START AVAILABLE DATA

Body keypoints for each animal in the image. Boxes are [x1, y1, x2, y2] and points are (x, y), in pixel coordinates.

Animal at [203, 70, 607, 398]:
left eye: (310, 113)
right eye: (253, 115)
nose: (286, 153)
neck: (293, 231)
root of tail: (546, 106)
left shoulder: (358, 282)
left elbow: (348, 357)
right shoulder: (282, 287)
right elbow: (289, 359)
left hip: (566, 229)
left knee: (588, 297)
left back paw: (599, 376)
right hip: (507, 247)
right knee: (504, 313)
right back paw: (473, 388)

END AVAILABLE DATA
START AVAILABLE DATA

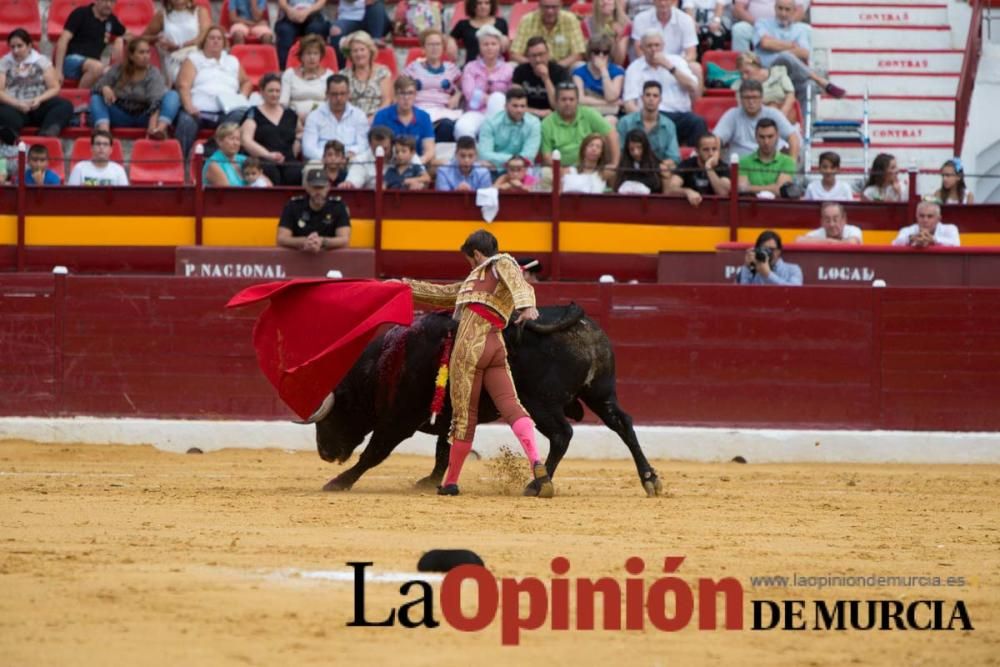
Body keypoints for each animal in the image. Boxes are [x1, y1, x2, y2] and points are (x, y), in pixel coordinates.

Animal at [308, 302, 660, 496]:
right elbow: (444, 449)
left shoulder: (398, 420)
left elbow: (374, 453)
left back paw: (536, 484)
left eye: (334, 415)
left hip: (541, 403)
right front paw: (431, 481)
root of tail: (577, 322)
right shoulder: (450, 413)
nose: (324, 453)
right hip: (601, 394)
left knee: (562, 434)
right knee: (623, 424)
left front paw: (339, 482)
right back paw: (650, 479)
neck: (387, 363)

END AVAILABLE DATA

__EXERCISE INSTRUCTIONS__:
Start with the line above that contains "left knee: (562, 434)" and stop after the line that contains "neck: (387, 363)". Output those lines exactly, and only those.

__RESPONSE BOX__:
left knee: (562, 434)
right knee: (623, 424)
left front paw: (339, 482)
right back paw: (650, 479)
neck: (387, 363)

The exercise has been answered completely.